What the exercise asks - Your answer should be every line of the records that contains the word "unsigned", copied as it stands.

....

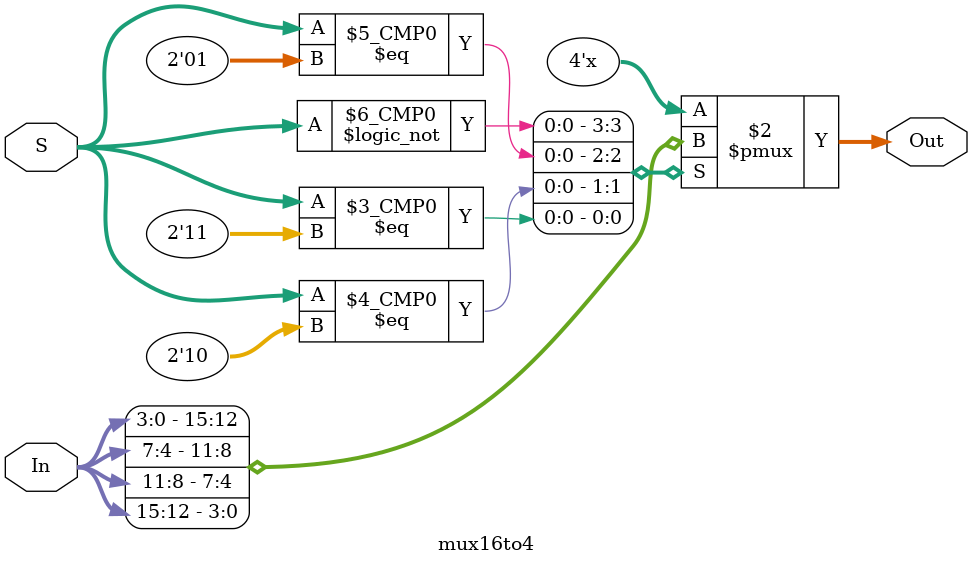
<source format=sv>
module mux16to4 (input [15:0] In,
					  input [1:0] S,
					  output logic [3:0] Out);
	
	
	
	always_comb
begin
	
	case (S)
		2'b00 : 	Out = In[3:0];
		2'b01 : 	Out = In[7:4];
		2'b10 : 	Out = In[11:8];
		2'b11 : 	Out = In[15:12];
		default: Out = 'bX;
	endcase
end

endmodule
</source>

....

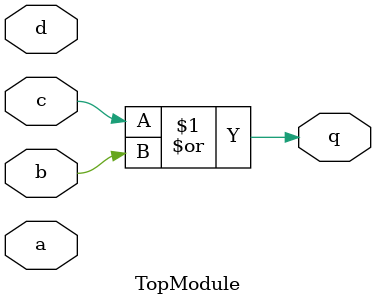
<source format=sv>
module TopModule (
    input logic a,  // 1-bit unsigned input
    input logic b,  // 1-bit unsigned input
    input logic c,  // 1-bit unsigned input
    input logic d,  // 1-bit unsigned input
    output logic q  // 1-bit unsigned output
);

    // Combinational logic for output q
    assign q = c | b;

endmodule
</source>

....

Answer below -
    input logic a,  // 1-bit unsigned input
    input logic b,  // 1-bit unsigned input
    input logic c,  // 1-bit unsigned input
    input logic d,  // 1-bit unsigned input
    output logic q  // 1-bit unsigned output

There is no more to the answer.